Dataset excerpts

----

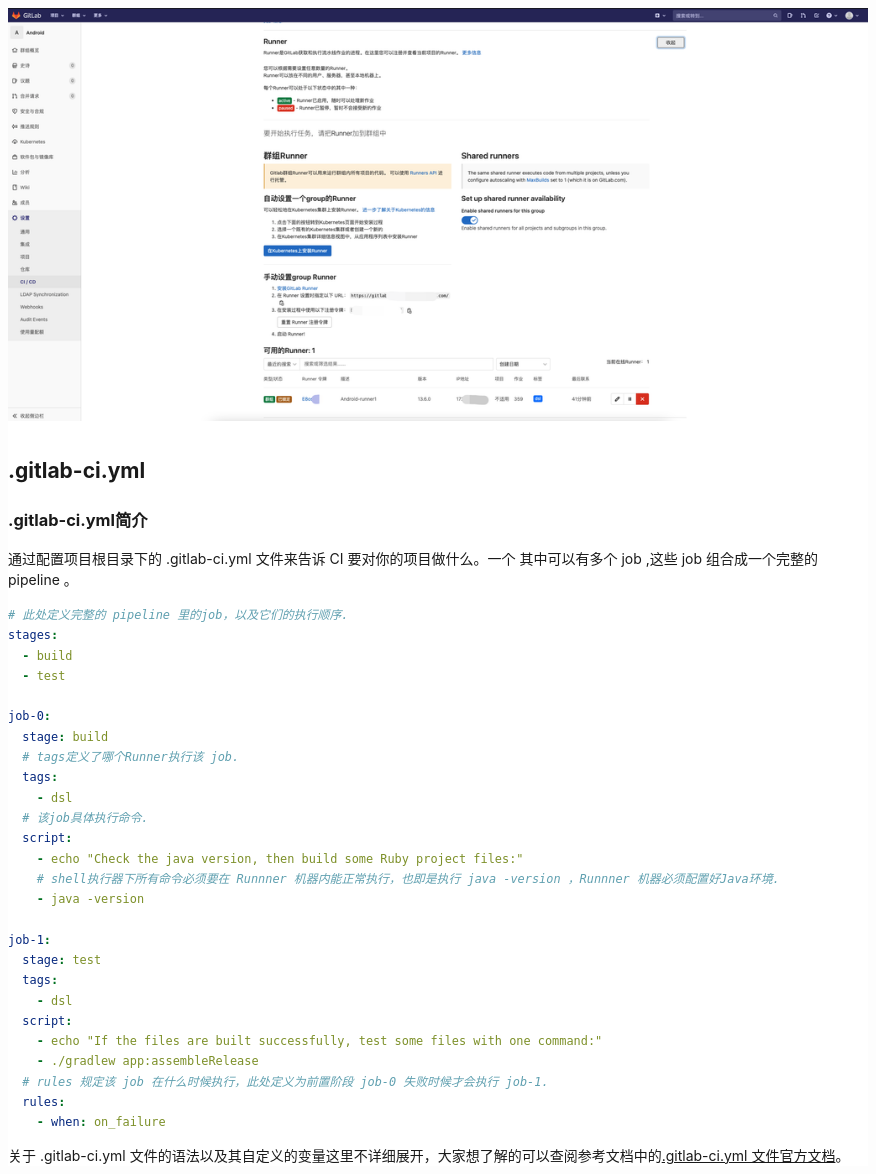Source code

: ![Runner配置完成](/images/2021-07-12-Runner配置完成.png)

## .gitlab-ci.yml

### .gitlab-ci.yml简介
通过配置项目根目录下的 .gitlab-ci.yml 文件来告诉 CI 要对你的项目做什么。一个  其中可以有多个 job ,这些 job 组合成一个完整的 pipeline 。
```yaml
# 此处定义完整的 pipeline 里的job，以及它们的执行顺序.
stages:
  - build
  - test

job-0:
  stage: build
  # tags定义了哪个Runner执行该 job.
  tags:
    - dsl
  # 该job具体执行命令.
  script:
    - echo "Check the java version, then build some Ruby project files:"
    # shell执行器下所有命令必须要在 Runnner 机器内能正常执行，也即是执行 java -version ，Runnner 机器必须配置好Java环境.
    - java -version

job-1:
  stage: test
  tags:
    - dsl
  script:
    - echo "If the files are built successfully, test some files with one command:"
    - ./gradlew app:assembleRelease
  # rules 规定该 job 在什么时候执行，此处定义为前置阶段 job-0 失败时候才会执行 job-1.
  rules:
    - when: on_failure
``` 
关于 .gitlab-ci.yml 文件的语法以及其自定义的变量这里不详细展开，大家想了解的可以查阅参考文档中的[.gitlab-ci.yml 文件官方文档](https://docs.gitlab.com/ee/ci/yaml/gitlab_ci_yaml.html)。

----

TASK PROMPT: Which lines above carry the string "pipeline"? Copy those lines.

RESPONSE TO THE EXERCISE:
通过配置项目根目录下的 .gitlab-ci.yml 文件来告诉 CI 要对你的项目做什么。一个  其中可以有多个 job ,这些 job 组合成一个完整的 pipeline 。
# 此处定义完整的 pipeline 里的job，以及它们的执行顺序.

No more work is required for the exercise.